> TEXT SECTION

++++++

2.3. Sequence Similarity

Additional sequence alignments were completed to compare nucleotide distributions on a pair-wise basis.
At each position of the alignment, the nucleotide distribution is represented as a nucleotide vector [G,C,A,U,∅], representing the probabilities of G, C, A, U, and blank occurring at each position of the alignment. Each position i represents the location of the nucleotide along the RNA in the alignment. The alignments were used to determine the sequence similarity at each position i within the cloverleaf, using the cosine similarity value, which is defined as
C o s S i m X i , Y i = X i X i · Y i Y i ,
where Xi and Yi are the ith nucleotide vectors in the alignments of the two sequences, X and Y, respectively, and ‖∙‖ denotes the Euclidean distance.

2.4. Phylogenetic Tree

Utilizing the full-length multiple sequence alignments and the extracted sequence alignments, distance-based phylogenetic trees were generated using the CLC Main Workbench 22 (QIAGEN) (http://www.clcbio.com/ accessed on 1 June 2024). Phylogenetic trees were constructed using neighbor-joining methods [41], while the evolutionary distances were determined using the Jukes–Cantor model [42]. To determine the reliability of the inferred tree, a bootstrap test was conducted using 1000 replicates. Alternative phylogenetic analyses using a neighbor-net algorithm were also performed using SplitTree4 [43,44].

3. Results

3.1. Phylogenetic Analysis

Phylogenetic analysis of the complete RNA genome (~7500 nts) using the neighbor-joining method demonstrates the relationship between the species of the enterovirus genus (Figure 6A). First, note that the EV species cluster together (top left) and the RV species cluster together (bottom right). Within the EV species, the branch points (where EVA, EVB, and EVCD diverge) are tightly clustered, indicating high similarity. The RV branch points (where RVA, RVB, and RVC diverge) are more distant from each other, indicating more variability within the RV group. Within the RV group, RVC is phylogenetically intermediate between RVA and RVB. RVA displays high internal variation, as evidenced by multiple branch points within the RVA group. The closest point of approach between the EV and RV groups is between EVCD and RVB. An alternative analysis using the neighbor-net method gives similar results (see Figure S1A).
In contrast, phylogenetic analysis of the 5′CL (Figure 6B) using the neighbor-joining method shows incomplete separation of species. While RVB separates well from other species, EVA overlaps considerably with EVB and, to a lesser extent, with EVCD. Two disparate branches of RVC overlap with minor branches of RVA and of EVCD. The large vertical separation between the RVB branch and the RVA/RVC branch effectively divides the 5′CL sequences into two major groups. This division is made even more clear in the neighbor-net analysis (see Figure S1B).
To facilitate the analysis of the key differences between the 5′CL for each branching cluster in Figure 6B, the serotypes were divided based on branching (see Table S7) and new branch labels were created (see Figure 6C). These six labels identify six distinct forms of the 5′CL from the enterovirus genus. The specific areas of conservation and variability affecting these classifications will be shown in the Section 4, along with a discussion of the role they may play in potential virus targeting.

++++++

Stored records
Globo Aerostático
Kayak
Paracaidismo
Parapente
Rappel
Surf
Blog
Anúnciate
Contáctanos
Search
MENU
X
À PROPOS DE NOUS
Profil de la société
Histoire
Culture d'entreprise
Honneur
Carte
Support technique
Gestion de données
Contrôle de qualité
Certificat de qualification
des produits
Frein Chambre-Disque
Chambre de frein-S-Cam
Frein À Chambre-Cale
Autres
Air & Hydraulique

++++++

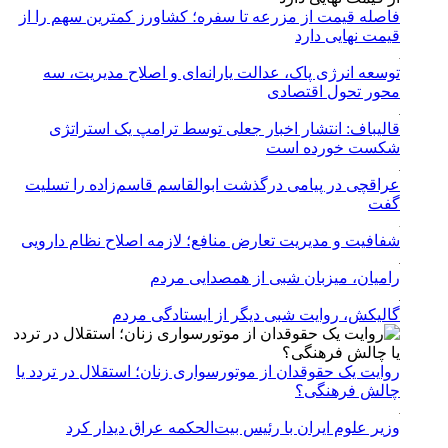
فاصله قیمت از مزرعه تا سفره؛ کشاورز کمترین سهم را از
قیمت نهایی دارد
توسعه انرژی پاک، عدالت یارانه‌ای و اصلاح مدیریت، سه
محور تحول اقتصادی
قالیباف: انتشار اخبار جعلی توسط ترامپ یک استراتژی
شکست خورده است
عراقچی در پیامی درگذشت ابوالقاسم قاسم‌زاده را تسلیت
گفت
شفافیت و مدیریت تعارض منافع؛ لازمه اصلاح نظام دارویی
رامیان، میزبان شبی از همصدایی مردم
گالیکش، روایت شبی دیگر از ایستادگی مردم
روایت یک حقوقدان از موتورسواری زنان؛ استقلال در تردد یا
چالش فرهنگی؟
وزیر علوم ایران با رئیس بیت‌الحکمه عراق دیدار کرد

++++++

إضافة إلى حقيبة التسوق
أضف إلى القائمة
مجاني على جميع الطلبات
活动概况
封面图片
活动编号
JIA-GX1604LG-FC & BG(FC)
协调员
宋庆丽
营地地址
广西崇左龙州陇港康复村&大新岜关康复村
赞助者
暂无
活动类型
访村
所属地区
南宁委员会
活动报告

++++++

> LIST OF TASKS
a) Answer these questions about the enterovirus text:
(i) How many replicates were used in the bootstrap test?
(ii) Which model was used to determine the evolutionary distances?
(iii) Between which two species is the closest point of approach between the EV and RV groups?
b) Retype the part of the enterovirus text between "Additional sequence alignments" and "the Euclidean distance.", inclusive.
c) Translate this sentence from the enterovirus text into Spanish: "These six labels identify six distinct forms of the 5′CL from the enterovirus genus."

> RESPONSE LIST
a)
(i) 1000
(ii) The Jukes–Cantor model
(iii) EVCD and RVB

b)
Additional sequence alignments were completed to compare nucleotide distributions on a pair-wise basis.
At each position of the alignment, the nucleotide distribution is represented as a nucleotide vector [G,C,A,U,∅], representing the probabilities of G, C, A, U, and blank occurring at each position of the alignment. Each position i represents the location of the nucleotide along the RNA in the alignment. The alignments were used to determine the sequence similarity at each position i within the cloverleaf, using the cosine similarity value, which is defined as
C o s S i m X i , Y i = X i X i · Y i Y i ,
where Xi and Yi are the ith nucleotide vectors in the alignments of the two sequences, X and Y, respectively, and ‖∙‖ denotes the Euclidean distance.

c) Estas seis etiquetas identifican seis formas distintas del 5′CL del género enterovirus.